No século XVI assistiu-se a alguma regressão da doença na Europa, levando ao encerramento de muitas leprosarias e à sua transformação em hospitais. Ainda que a razão para este declínio não esteja totalmente clara, é provável que múltiplos factores tenham contribuído para esta diminuição de casos, entre os quais, as medidas de isolamento anteriores, mas também o surgimento da Peste Negra que dizimou mais de 1/3 da população europeia, incluindo-se neste grupo, sobretudo, doentes imunologicamente mais frágeis

No que concerne a Portugal, acabou por ser relativamente poupado a esta epidemia. Se a sua privilegiada localização, isolada no extremo da Europa, se constitui uma razão, também a ameaça que ainda se fazia sentir por parte dos mouros magrebinos, fez com que o Papa Pascoal II proibisse os portugueses de se alistarem como cruzados, para que se assegurasse o flanco ocidental da Península Ibérica.

Ainda assim, na época de D. Afonso Henriques, contavam-se perto de uma dezena de gafarias em Portugal, entre as quais: Guimarães, Braga, Barcelos, Ponte de Lima, Razes, Lisboa, Santarém. Este número ascendeu a sete dezenas ao longo da história, ficando muito aquém do rácio de contágios verificado por toda a Europa.

A identificação da bactéria Mycobacterium Leprae, como agente infeccioso causador da Lepra, foi feita pelo médico norueguês G.H. Armauer Hansen, em 1874. Como tributo, a Lepra seria nomeada de doença de Hansen.

A Lepra passava assim a uma doença infecciosa e não uma praga, criando um novo posicionamento e estratégia para o modelo das leprosarias modernas, que viriam a ter como base uma medicina social. Zeferino Falcão, apresentará quatro passos para erradicar a doença: o censo da população enferma, o ensino da leprologia, o isolamento dos doentes e a necessidade de instruir o povo com as noções de higiene, de contágio e de hereditariedade da Lepra.

Perante o receio de aumento dos casos em Portugal, por volta de 1930, é nomeada uma comissão para o estudo da Lepra, que identificou 1.127 casos em Portugal. Em 1934, Bissaya Barreto apresenta o seu projecto para uma medicina social, dando continuidade ao anunciado por Zeferino Falcão, definindo como estratégia: despistagem dos doentes, medidas de saneamento, educação das famílias, assistência aos doentes e familiares sob todos os aspectos.

Em 1947, financiado pelo legado que José Rovisco Pais deixara aos HCL, é inaugurado o Hospital-Colónia da Tocha, para leprosos. Afirmando-se como um importante marco na política higienista do Estado Novo, no tratamento dos doentes com Lepra, que seguia a estratégia delineada por Bissaya Barreto.
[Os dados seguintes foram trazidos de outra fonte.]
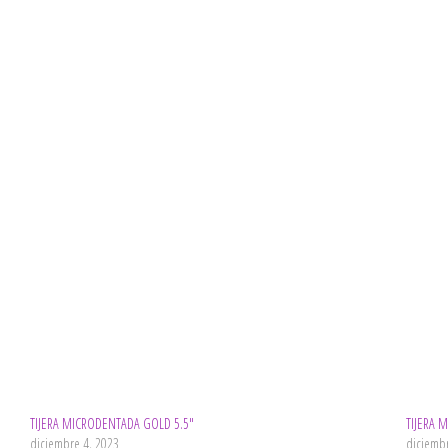
TIJERA MICRODENTADA GOLD 5.5″
TIJERA 
diciembre 4, 2023
diciemb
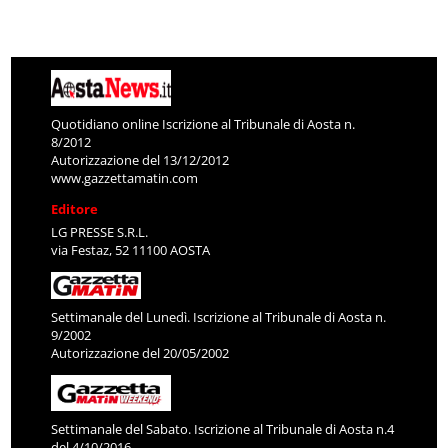
Quotidiano online Iscrizione al Tribunale di Aosta n.
8/2012
Autorizzazione del 13/12/2012
www.gazzettamatin.com
Editore
LG PRESSE S.R.L.
via Festaz, 52 11100 AOSTA
Settimanale del Lunedì. Iscrizione al Tribunale di Aosta n.
9/2002
Autorizzazione del 20/05/2002
Settimanale del Sabato. Iscrizione al Tribunale di Aosta n.4
del 4/10/2016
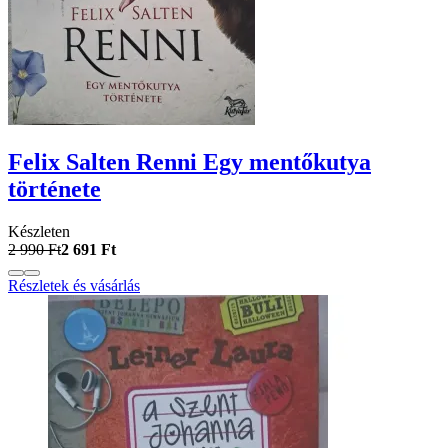
Felix Salten Renni Egy mentőkutya
története
Készleten
2 990 Ft
2 691 Ft
Részletek és vásárlás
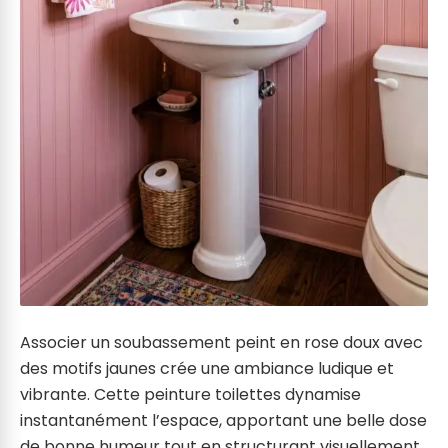
Associer un soubassement peint en rose doux avec
des motifs jaunes crée une ambiance ludique et
vibrante. Cette peinture toilettes dynamise
instantanément l’espace, apportant une belle dose
de bonne humeur tout en structurant visuellement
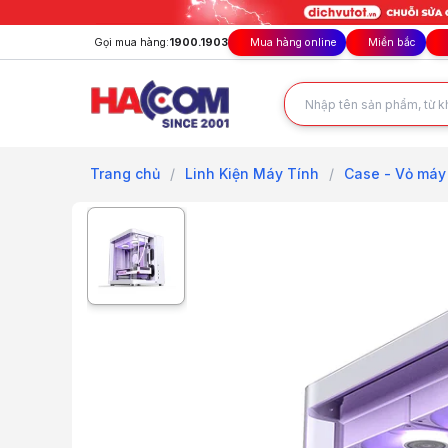
Gọi mua hàng:
1900.1903
Mua hàng online
Miền bắc
Trang chủ
/
Linh Kiện Máy Tính
/
Case - Vỏ máy 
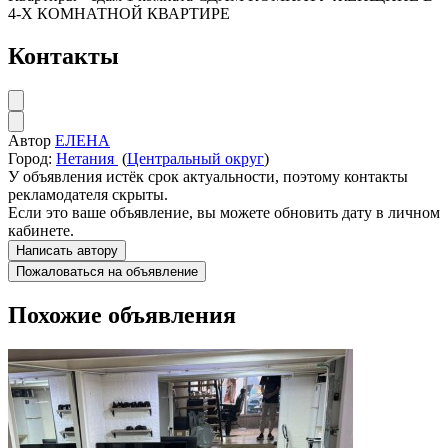
4-Х КОМНАТНОЙ КВАРТИРЕ
Контакты
Автор
ЕЛЕНА
Город:
Нетания
(
Центральный округ
)
У объявления истёк срок актуальности, поэтому контакты
рекламодателя скрыты.
Если это ваше объявление, вы можете обновить дату в личном
кабинете.
Написать автору
Пожаловаться на объявление
Похожие объявления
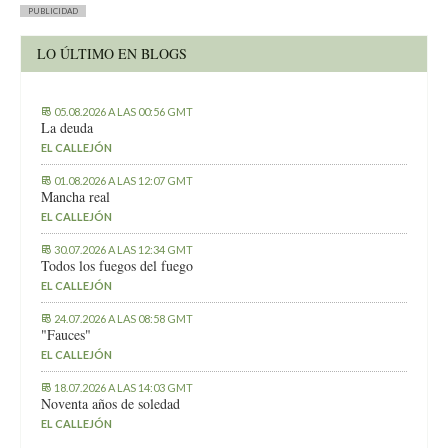
PUBLICIDAD
LO ÚLTIMO EN BLOGS
05.08.2026 A LAS 00:56 GMT
La deuda
EL CALLEJÓN
01.08.2026 A LAS 12:07 GMT
Mancha real
EL CALLEJÓN
30.07.2026 A LAS 12:34 GMT
Todos los fuegos del fuego
EL CALLEJÓN
24.07.2026 A LAS 08:58 GMT
"Fauces"
EL CALLEJÓN
18.07.2026 A LAS 14:03 GMT
Noventa años de soledad
EL CALLEJÓN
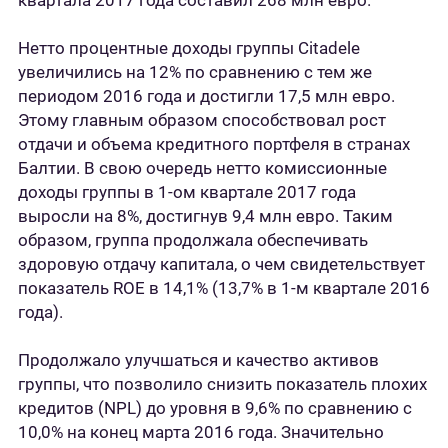
квартала 2017 года составил 268 млн евро.
Нетто процентные доходы группы Citadele
увеличились на 12% по сравнению с тем же
периодом 2016 года и достигли 17,5 млн евро.
Этому главным образом способствовал рост
отдачи и объема кредитного портфеля в странах
Балтии. В свою очередь нетто комиссионные
доходы группы в 1-ом квартале 2017 года
выросли на 8%, достигнув 9,4 млн евро. Таким
образом, группа продолжала обеспечивать
здоровую отдачу капитала, о чем свидетельствует
показатель ROE в 14,1% (13,7% в 1-м квартале 2016
года).
Продолжало улучшаться и качество активов
группы, что позволило снизить показатель плохих
кредитов (NPL) до уровня в 9,6% по сравнению с
10,0% на конец марта 2016 года. Значительно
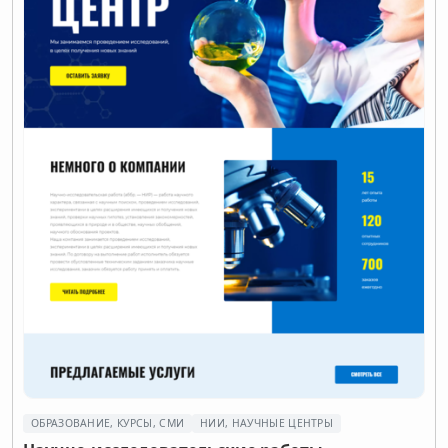
ОБРАЗОВАНИЕ, КУРСЫ, СМИ
НИИ, НАУЧНЫЕ ЦЕНТРЫ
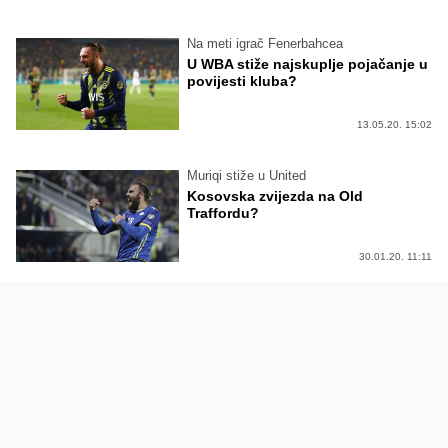
Na meti igrač Fenerbahcea
U WBA stiže najskuplje pojačanje u
povijesti kluba?
13.05.20. 15:02
Muriqi stiže u United
Kosovska zvijezda na Old
Traffordu?
30.01.20. 11:11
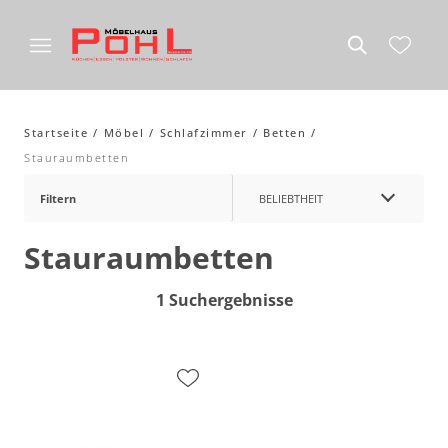
Startseite
Möbel
Schlafzimmer
Betten
Stauraumbetten
Filtern
BELIEBTHEIT
Stauraumbetten
1 Suchergebnisse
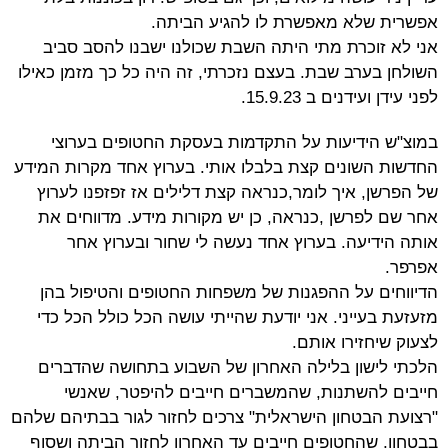
אפשרית שלא מאפשרת לו להגיע הביתה.
אני לא זוכרת מתי היתה השבת שכולנו ישבנו להסב סביב
השולחן בערב שבת. בעצם נזכרתי, זה היה כל כך מזמן כאילו
לפני עידן ועידנים ב 15.9.23.
במוצ"ש הידיעות על התקדמות בעסקת החטופים בערוצי
החדשות השונים קצת בלבלו אותי. בערוץ אחד מקרות המידע
של הפרשן, איך לומר,כנראה קצת דלילים אז זפזפנו לערוץ
אחר שם לפרשן ,כנראה, כן יש מקורות מידע. מדווחים את
אותה הידיעה. בערוץ אחד נעשה לי שחור ובערוץ אחר
אפרפר.
הדיווחים על ההפגנות של משפחות החטופים והטיפול בהן
מזעזעת בעייני. אני יודעת שהייתי עושה הכל כולל הכל כדי
לצעוק שיחזירו אותם.
הלכתי לישון בלילה האחרון של השבוע בתחושה שהדברים
חייבים להשתנות, שהמשברים חייבים להיפטר, שאנשי
"רצועת הבטחון הישראלית" צרכים לחזור לגור בבתיהם שלהם
בבטחון, שהחטופים חייבים עד האחרון לחזור הביתה ושסוף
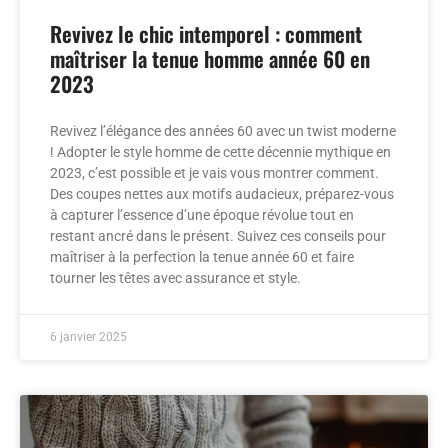
Revivez le chic intemporel : comment
maîtriser la tenue homme année 60 en
2023
Revivez l’élégance des années 60 avec un twist moderne
! Adopter le style homme de cette décennie mythique en
2023, c’est possible et je vais vous montrer comment.
Des coupes nettes aux motifs audacieux, préparez-vous
à capturer l’essence d’une époque révolue tout en
restant ancré dans le présent. Suivez ces conseils pour
maîtriser à la perfection la tenue année 60 et faire
tourner les têtes avec assurance et style.
6 janvier 2025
Tendo como primeiro Director Clinico, Dr. Manuel Santos Silva, o Hospital-Colónia Rovisco Pais, teve um papel determinante no tratamento e irradicação da doença em Portugal, assistindo-se, no final da década de 1970, à sua extinção e posterior conversão no Centro de Medicina de Reabilitação, a partir de 1996.

Procurando valorizar a partilha de memórias pela comunidade, valorizando o bem comum e as experiências vividas num contexto epidémico, semelhante ao que hoje atravessamos, objectiva-se alicerçar caminhos de esperança para o futuro.

É nesse sentido que o Museu do Hospital e das Caldas acolhe a exposição “Hansen Stories”, em colaboração com o Centro de Medicina e Reabilitação da Região Centro – Rovisco Pais. A mostra poderá ser visitada, dentro do horário do Museu, a partir do dia 19 de Novembro até ao dia 15 de Janeiro de 2021.